(EXCERPTED PASSAGE)

# Any topknot cutting regrets?



## eiksaa (Jun 8, 2012)

Have you ever chopped off your fluff's topknot? Did you regret it? If yes, could you share why?

Thanks in advance for sharing your experiences.


Sent from my iPhone using Petguide.com Free App


----------



## hoaloha (Jan 27, 2012)

I think topknots are so cute on Maltese- girl and boy fluffs! My husband refuses and think its only for girl pups. Obi had a major haircut and the topknot went. I like the freedom of no topknot, but it is much more noticeable when it's time for a haircut with short hair because it's starts to grow over the eyes. I think a regret of cutting the topknot is that it takes SO long to grow it back out to a nice length. 

Are you thinking of cutting Gustave's? I love his topknot.... He really wears it well :wub: 


Sent from my iPad using PG Free


----------



## eiksaa (Jun 8, 2012)

Yes! No time soon but I found this really cute pic for a hairstyle I want to try next time on him. It's so cute!! I especially love the mop thing on his head. 









I do love his topknot though. I don't have to worry about it for 2-3 months but as you probably know by now, I like planning in advance, haha. 


Sent from my iPhone using Petguide.com Free App


----------



## Curious_Ein (Dec 4, 2012)

:blush: I am thinking about chopping off Ein's Topknot! well, he already has not worn it for several days now, and only thing that's keeping his long bangs are little baby clip.. The thing is,, I DO love the topknot look on Maltese.... but I also Love the face that you can just run your hand over his head to pet him without messing up topknot. Ugh... Its a huge dilemma! Ugh...

Most of the Korean cut on Maltese do not have topknot (for boys), and I am seriously thinking about it now. Obi's cut is one of my Favorite for no topknot look, and I've been digging all his photos from the forum and been admiring it.
But yes, Marisa is right though- it will def take very long time to grow it out once you chop it off..... I suppose once you cut it, you just have to maintain them.


BUT I am still seriously considering them. I wonder how other members in SM feel about their boy fluffs without topknot??:blink:


----------



## Ladysmom (Oct 19, 2004)

(End EXCERPTED PASSAGE)
(RECORDS SHOWN)

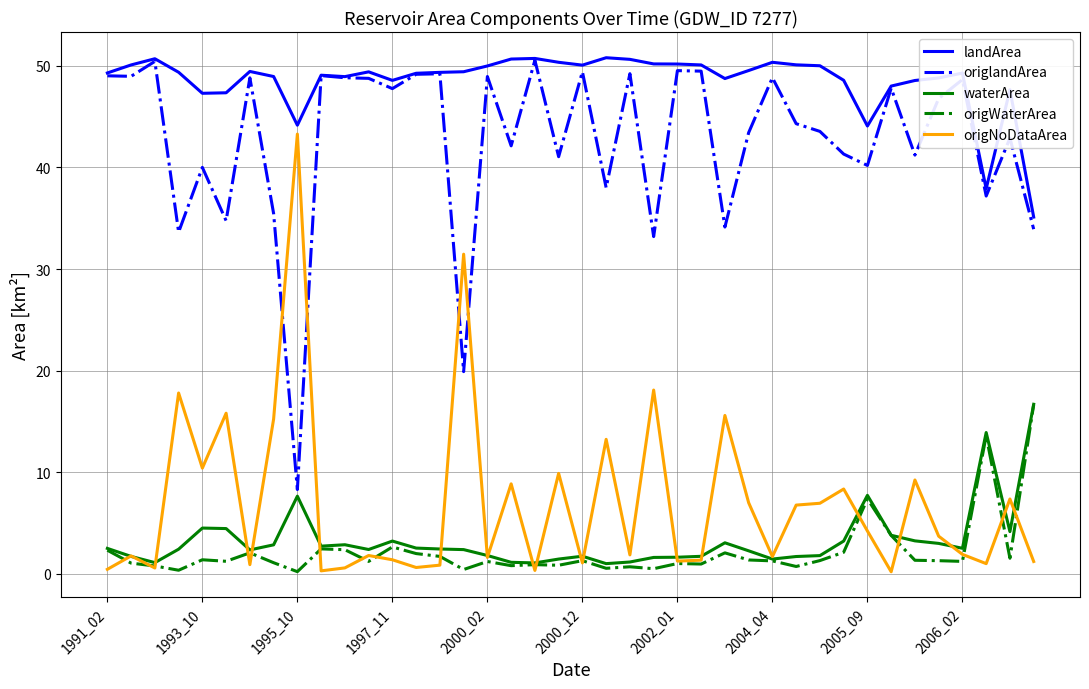

What is the minimum value for origlandArea?

8.3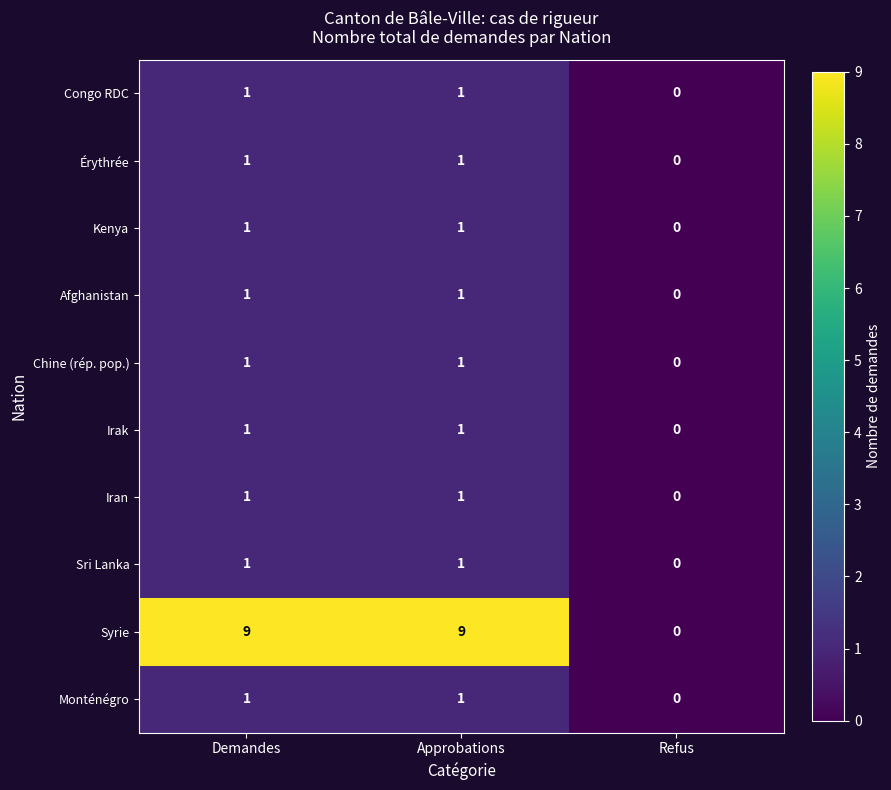

Count the Chine (rép. pop.) values in the range 0 to 1.

3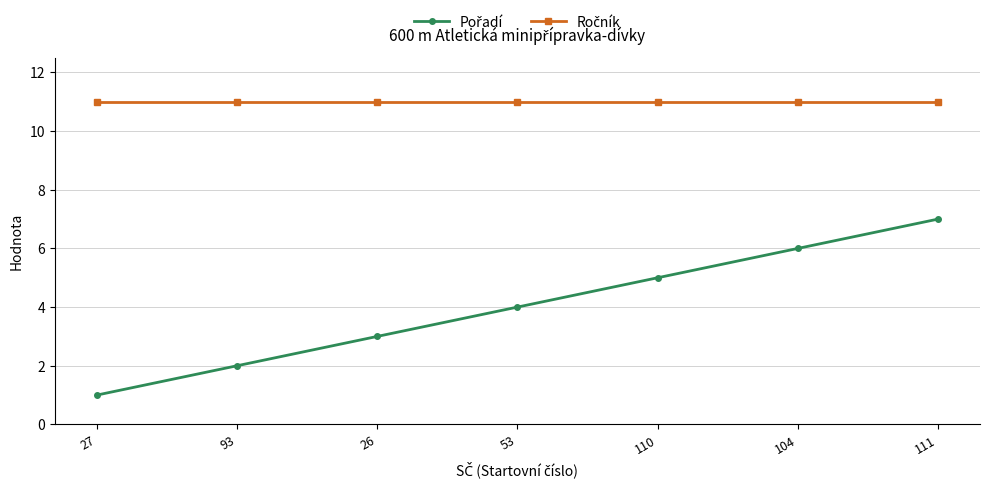

What is the maximum value shown in the chart?

11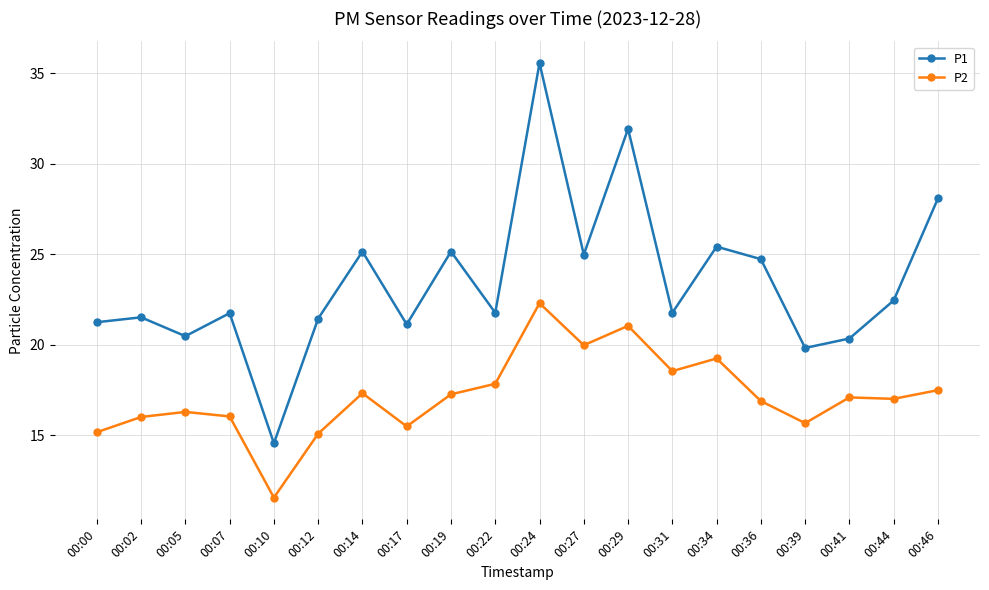

True or false: P2 has more than 1 points higher than both neighbors.

True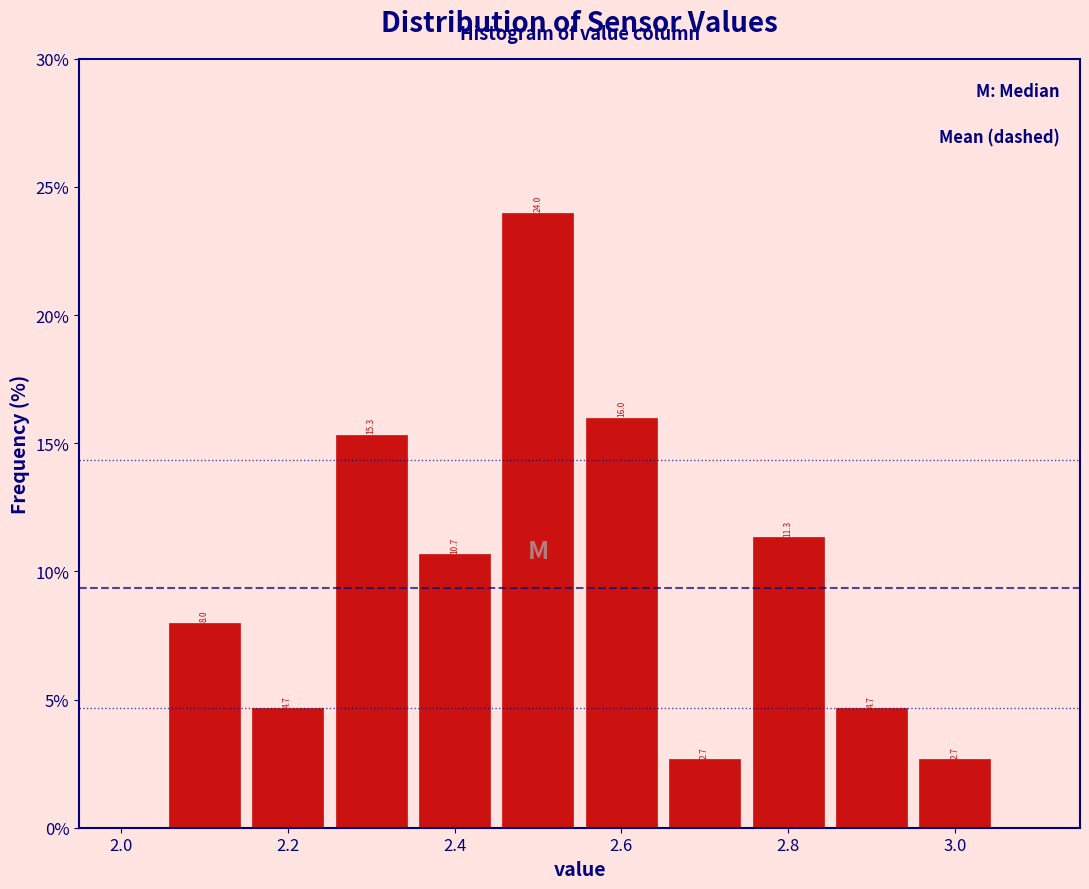

Reading left to right, list every bar in this chart as the range it spans on the x-axis followed by its height. The bar edges are not printed on the chart, so give them approximately, as read against the axis.

2.05 to 2.15: 8.0
2.15 to 2.25: 4.7
2.25 to 2.35: 15.3
2.35 to 2.45: 10.7
2.45 to 2.55: 24.0
2.55 to 2.65: 16.0
2.65 to 2.75: 2.7
2.75 to 2.85: 11.3
2.85 to 2.95: 4.7
2.95 to 3.05: 2.7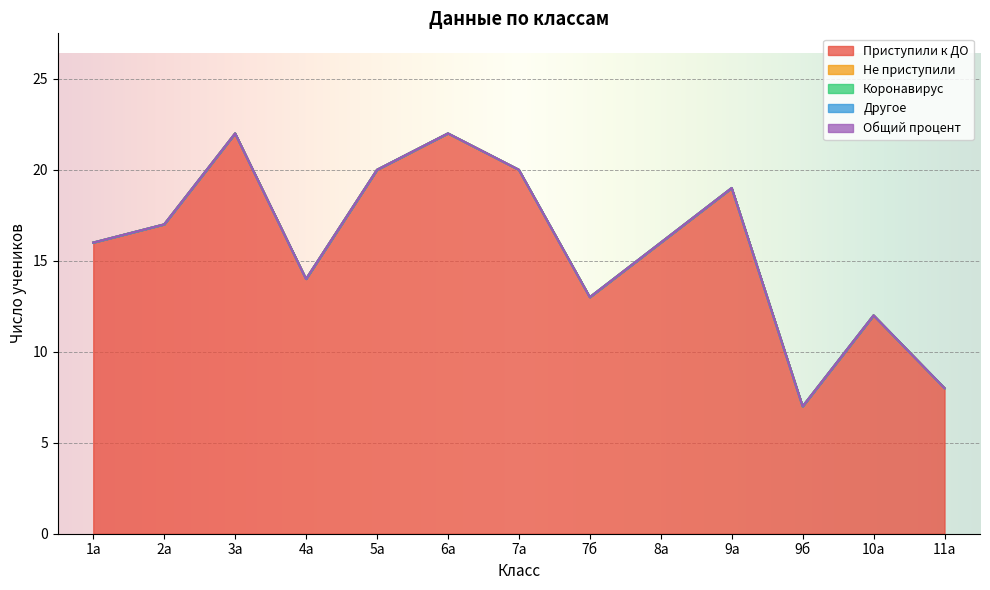

What is the maximum value shown in the chart?

22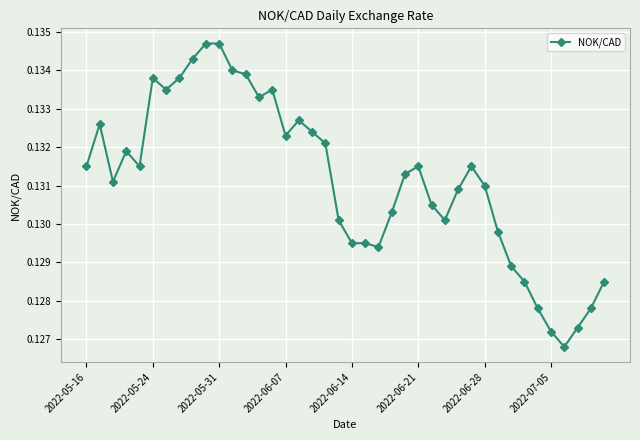

What is the sum of all values?

5.2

(End RECORDS SHOWN)

:: LIST OF TASKS ::
a – In the topknot thread, why does hoaloha's husband refuse topknots?
b – Please retype the part of the topknot thread between "Thanks in advance" and "a nice length.", inclusive.
c – Turn the paragraph of the topknot thread that opens with "I think topknots are so cute on Maltese" into a short list that keeps its main facts.

:: OUTPUTS FOR THE TASKS ::
a – He thinks topknots are only for girl pups.

b –
Thanks in advance for sharing your experiences.


Sent from my iPhone using Petguide.com Free App


----------



## hoaloha (Jan 27, 2012)

I think topknots are so cute on Maltese- girl and boy fluffs! My husband refuses and think its only for girl pups. Obi had a major haircut and the topknot went. I like the freedom of no topknot, but it is much more noticeable when it's time for a haircut with short hair because it's starts to grow over the eyes. I think a regret of cutting the topknot is that it takes SO long to grow it back out to a nice length.

c –
- Topknots look cute on both girl and boy Maltese.
- The poster's husband refuses them, thinking they are only for girl pups.
- Obi lost his topknot in a major haircut.
- Going without a topknot brings freedom, but with short hair it is more noticeable when a haircut is due, because the hair starts to grow over the eyes.
- One regret of cutting the topknot is that it takes a very long time to grow back to a nice length.